Statements supported by strong evidence are given a “strong recommendation,” and statements supported by evidence with sufficient strength carry a “recommendation.”
Change Clinical Practice or Raise Necessary Questions?
Underlying this discussion of specific statements reported in the guidelines is the overall question of what defines a guideline and what constitutes its main purpose.
“Our goal is to change clinical practice in that we want to encourage the provider to know the literature better and engage in a good dialogue with the patient, “said Dr. Chandrasekhar. She said, for example, that it’s important to make patients aware of some of the issues surrounding oral steroids and hyperbaric oxygen, because patient preference plays a big role in both treatment options.
In addition to affecting clinical practice, she said she believes the guidelines will lead to a secondary goal, which is to drive clinical research.

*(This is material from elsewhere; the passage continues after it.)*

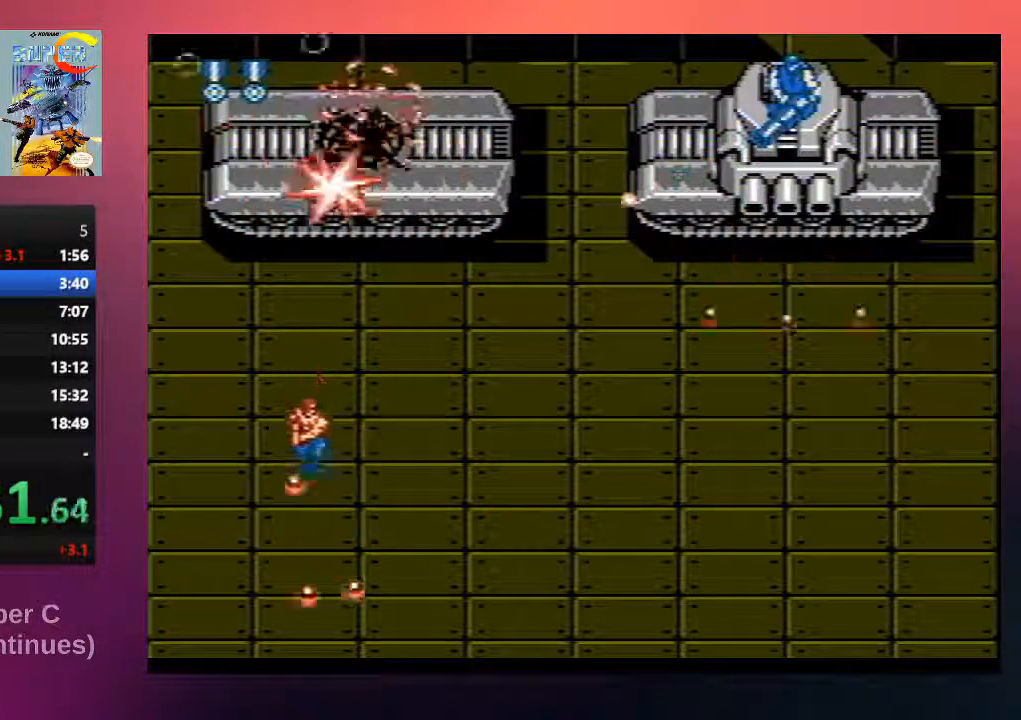
{"buttons": ["B", "DPAD_RIGHT"], "events": [[83, "B", "up"], [117, "DPAD_RIGHT", "down"], [183, "B", "down"], [350, "B", "up"], [383, "DPAD_DOWN", "up"], [450, "B", "down"]]}
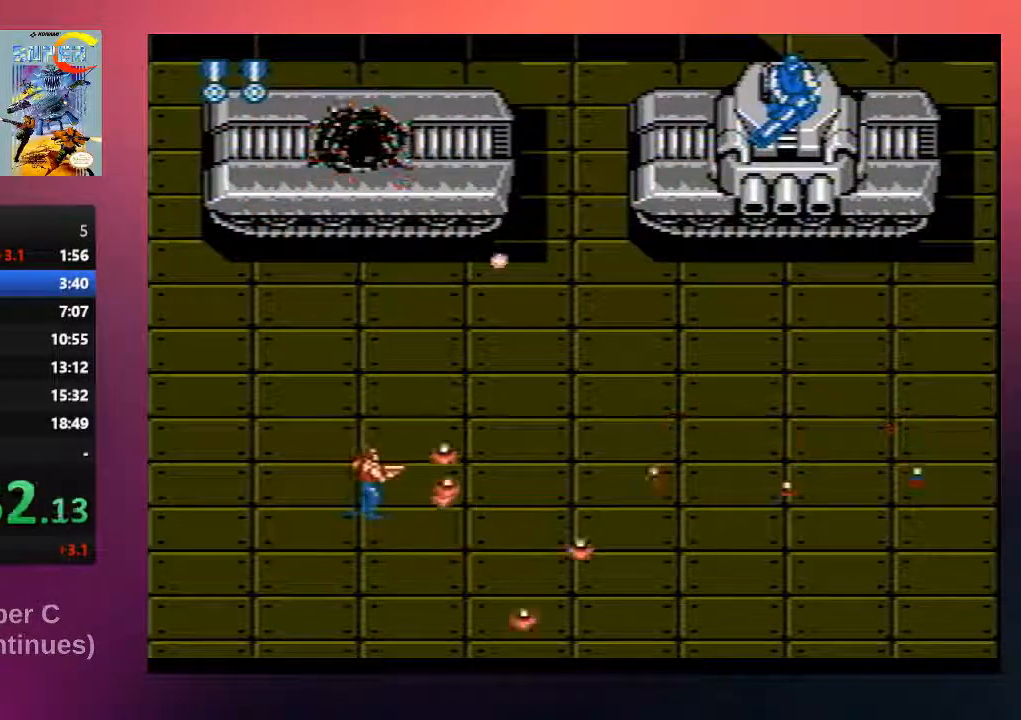
{"buttons": ["B", "DPAD_DOWN", "DPAD_RIGHT"], "events": [[83, "B", "up"], [183, "B", "down"], [317, "B", "up"], [417, "B", "down"], [417, "DPAD_DOWN", "down"]]}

“We used to think that oral steroids was the gold standard for first-line therapy, and we thought it would be unethical to run a trial that included a non-steroidal treatment arm,” she said. “Now, the evidence suggests that it is probably quite in the boundaries of ethics to do at least a short trial including a non-steroidal treatment arm.”
Dr. Li said he supports the need for a unified approach to diagnosis and treatment and agrees overall with the guidelines, with several caveats. Among these is the use of some caution in adhering to the recommendation to minimize tests. Although he agrees that offering MRI scans seems wasteful, given the fact that over 90 percent of scans are negative, he generally offers it and discusses it as an option because of medical-legal issues. “Unfortunately, what can come with guidelines are new gold standards that can create medico-legal issues for people who either knowingly or unknowingly fail to follow these guidelines,” he said.
Dr. Friedland said the current guidelines represent a good review of the literature and can be seen as a good guide for clinical decision making, but he doesn’t think they should be defined as a guideline. “A guideline to me implies a standard of care, what clinicians should and are expected to do if faced with a patient. It puts a physician in a position of justification if they deviate from the guidelines,” he said. “The problem I have with this guideline is that a majority of the evidence used to support treatment recommendations for [sudden hearing loss] is not useful or valid, and to formulate a guideline based on that is dangerous.”
Dr. Stachler said the guidelines are not set in stone and should be considered recommendations based on the best evidence. “There are times that a physician may not follow a recommendation for various reasons, and it is important that the guidelines are not seen as punitive,” he said. He also noted that all guidelines are updated every five years and acknowledged the need for more data to clarify the role of steroids as upfront treatment.